■ BRIEF
For every line of the records below that holds "expression", add one. Give only the final total.

■ INPUT MATERIAL
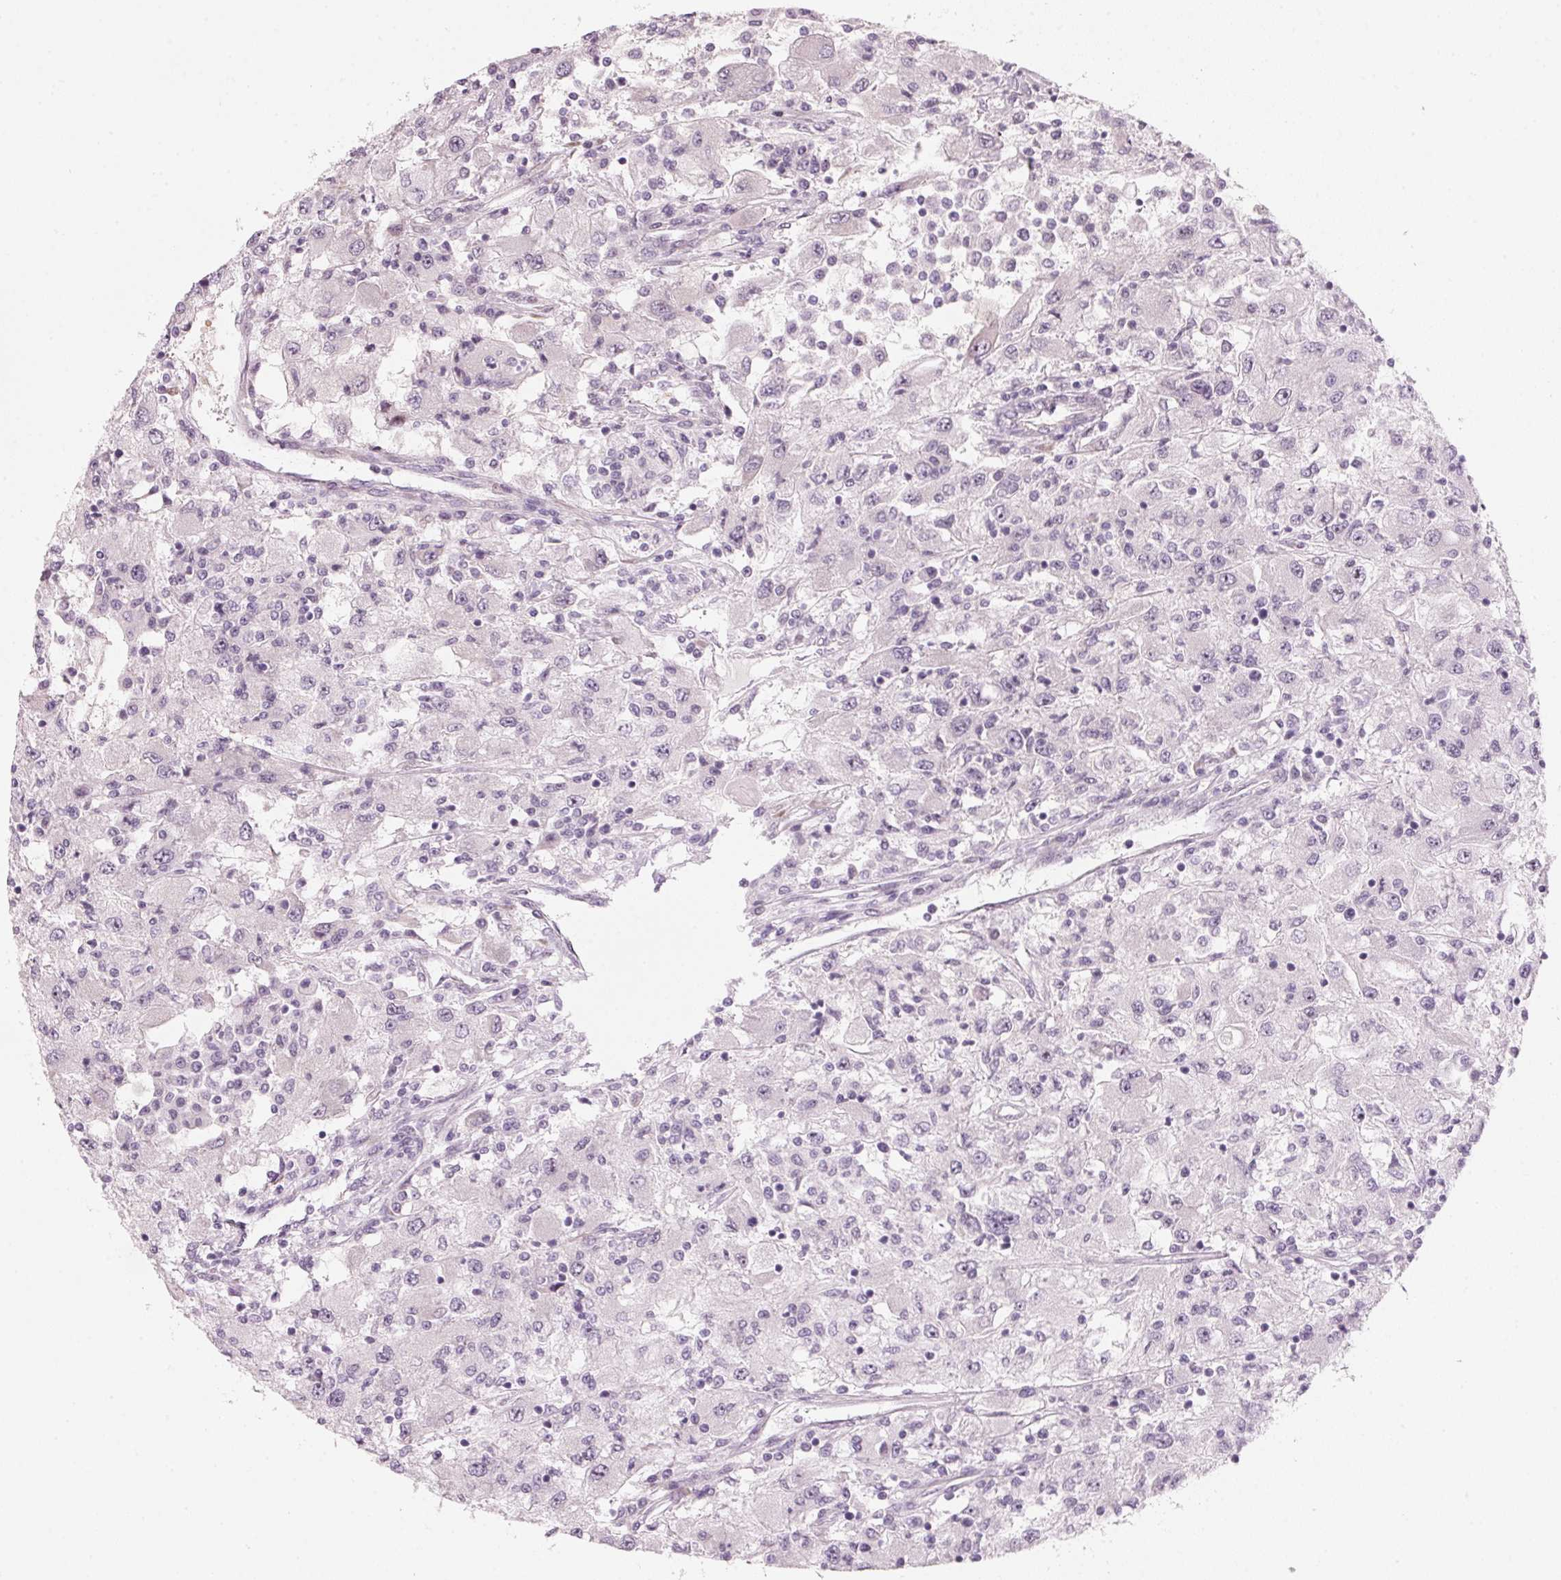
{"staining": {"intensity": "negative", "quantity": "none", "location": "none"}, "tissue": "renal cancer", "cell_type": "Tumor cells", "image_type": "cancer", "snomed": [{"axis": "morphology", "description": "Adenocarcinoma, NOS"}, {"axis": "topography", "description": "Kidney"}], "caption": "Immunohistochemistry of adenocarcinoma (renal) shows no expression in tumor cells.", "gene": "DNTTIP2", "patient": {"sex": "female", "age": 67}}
--
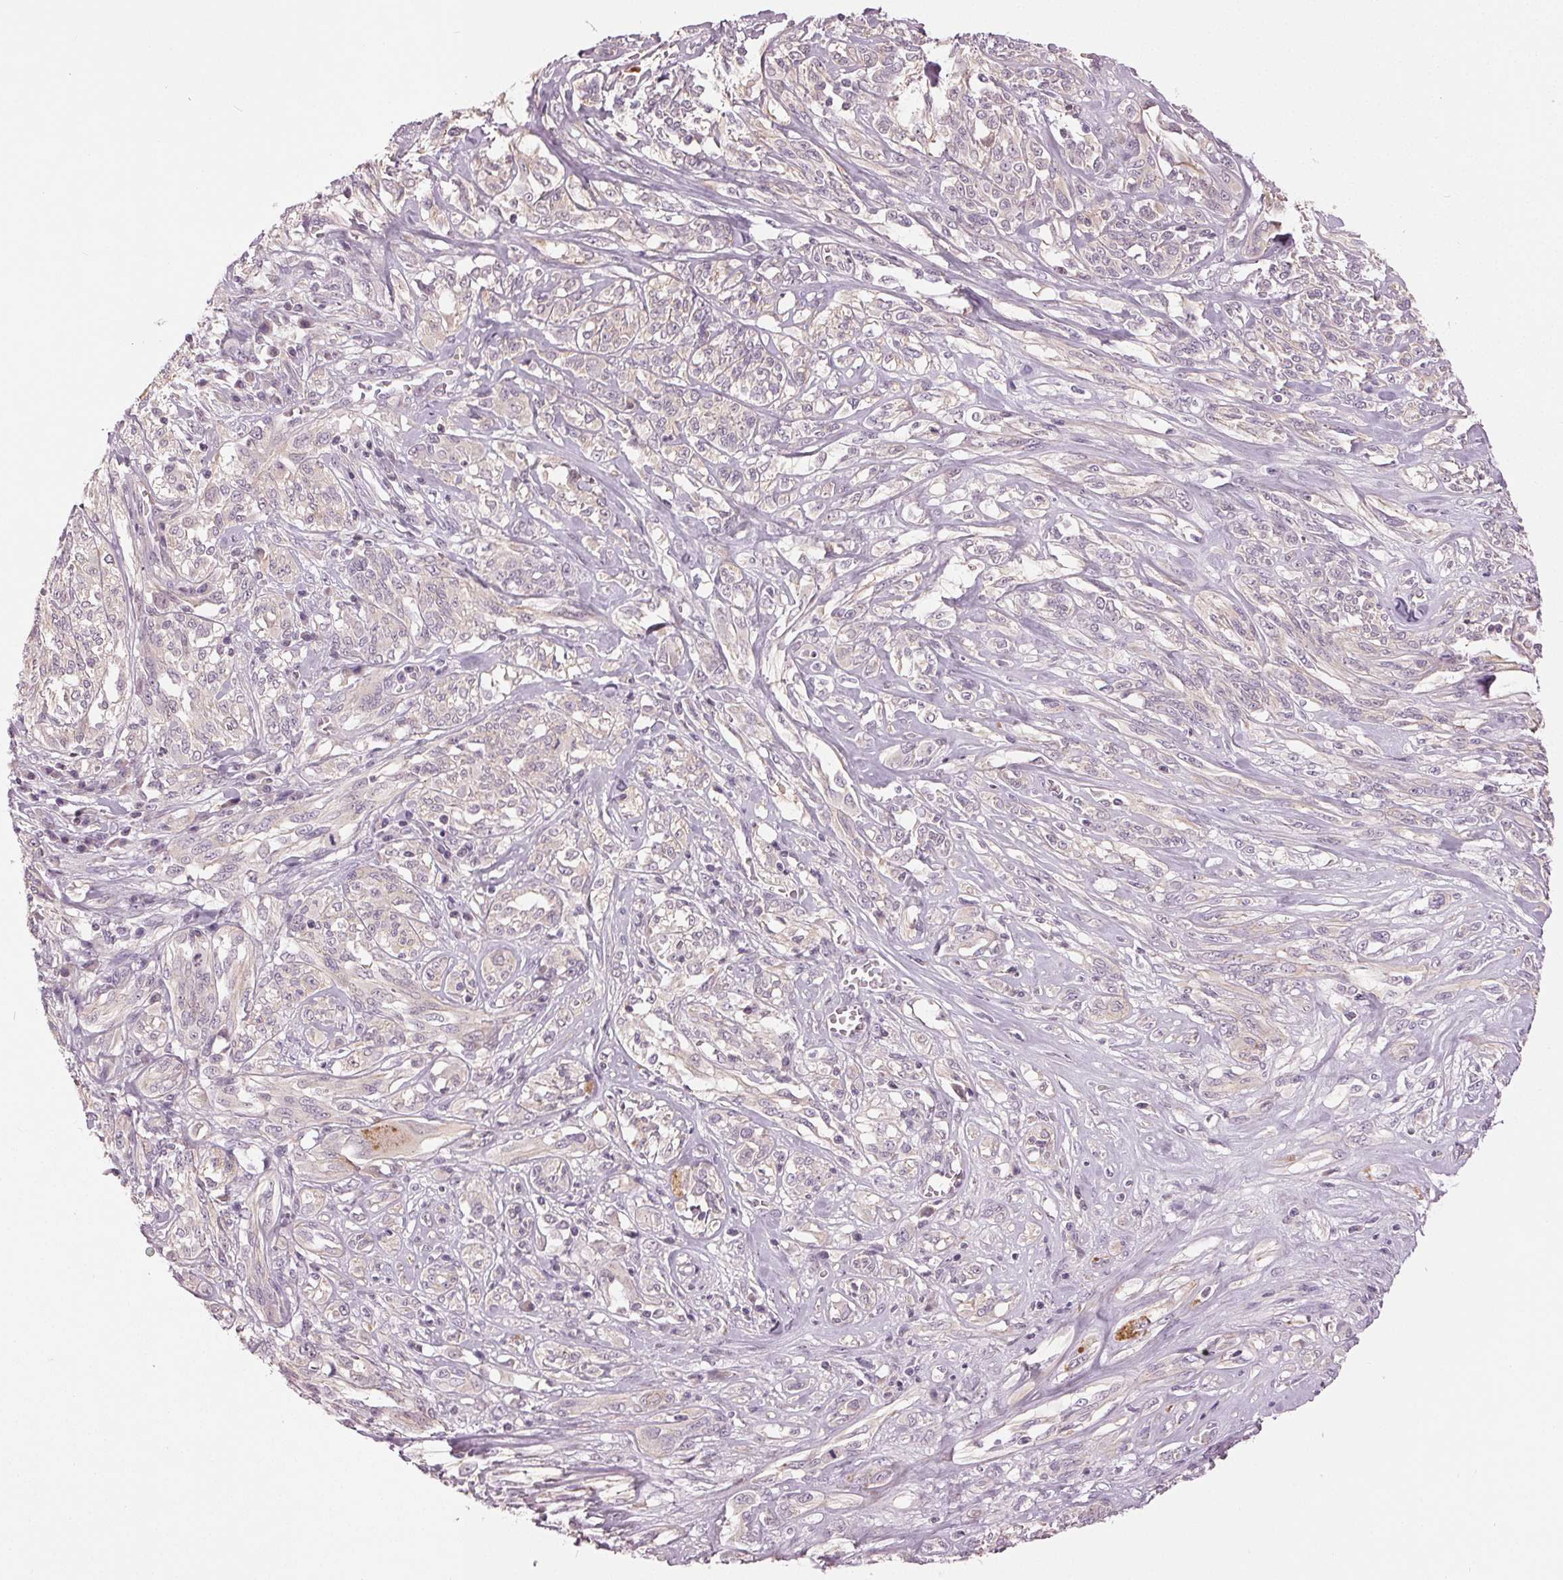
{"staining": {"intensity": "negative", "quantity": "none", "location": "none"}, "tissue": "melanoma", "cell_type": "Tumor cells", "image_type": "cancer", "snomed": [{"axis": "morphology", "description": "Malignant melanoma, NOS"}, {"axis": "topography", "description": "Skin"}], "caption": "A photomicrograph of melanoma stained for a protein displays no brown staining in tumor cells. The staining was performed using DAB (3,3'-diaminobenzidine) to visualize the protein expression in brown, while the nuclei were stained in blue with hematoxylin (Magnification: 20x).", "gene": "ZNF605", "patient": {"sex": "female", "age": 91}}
* * *
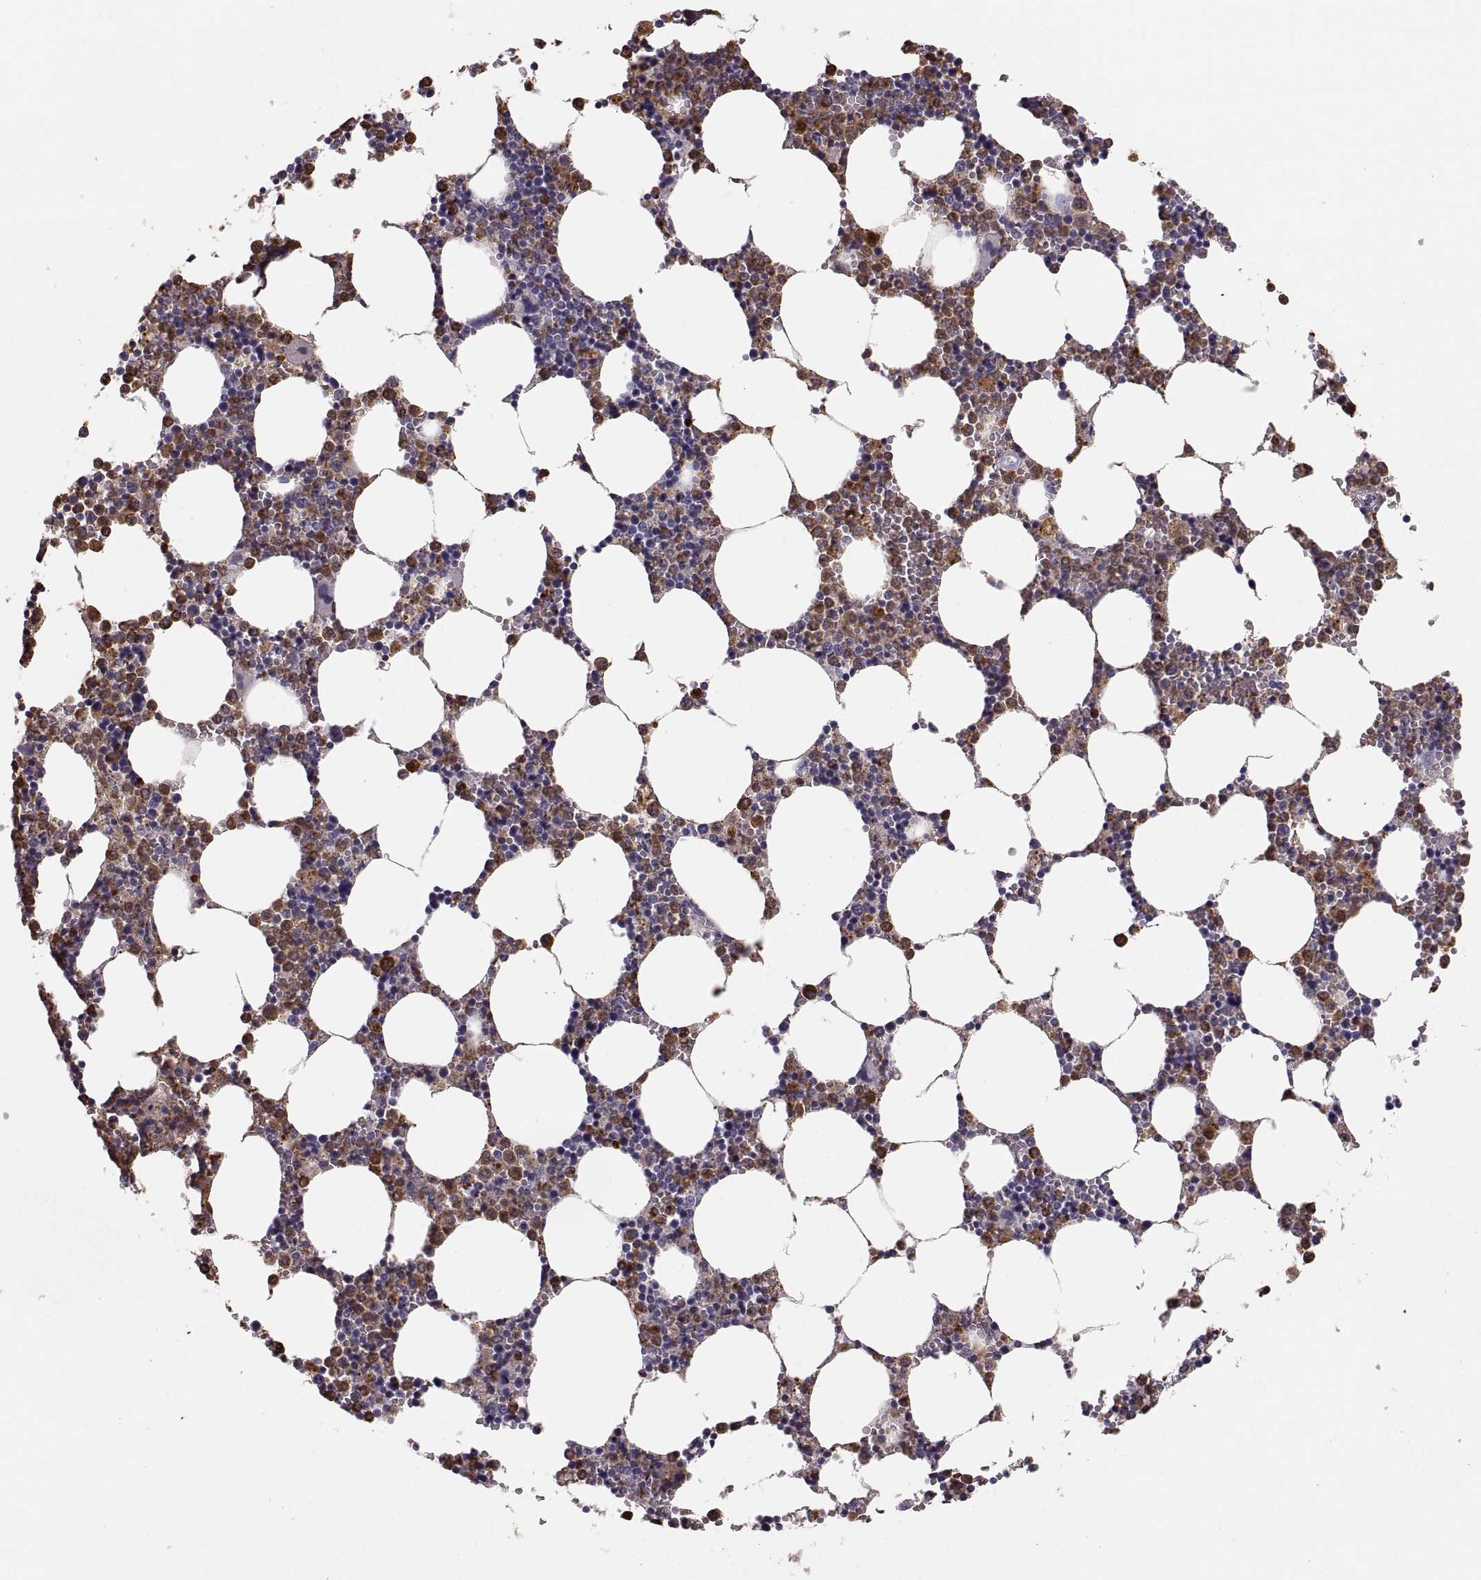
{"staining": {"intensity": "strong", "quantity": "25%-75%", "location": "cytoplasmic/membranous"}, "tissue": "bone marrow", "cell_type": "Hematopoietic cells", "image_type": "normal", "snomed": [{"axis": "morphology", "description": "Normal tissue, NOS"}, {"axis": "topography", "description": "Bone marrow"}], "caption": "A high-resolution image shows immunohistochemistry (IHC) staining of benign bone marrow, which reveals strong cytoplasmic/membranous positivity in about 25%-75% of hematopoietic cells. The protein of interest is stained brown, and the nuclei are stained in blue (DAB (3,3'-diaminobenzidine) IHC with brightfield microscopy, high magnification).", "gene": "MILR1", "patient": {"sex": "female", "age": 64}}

■ RESULT OF THIS EXERCISE
2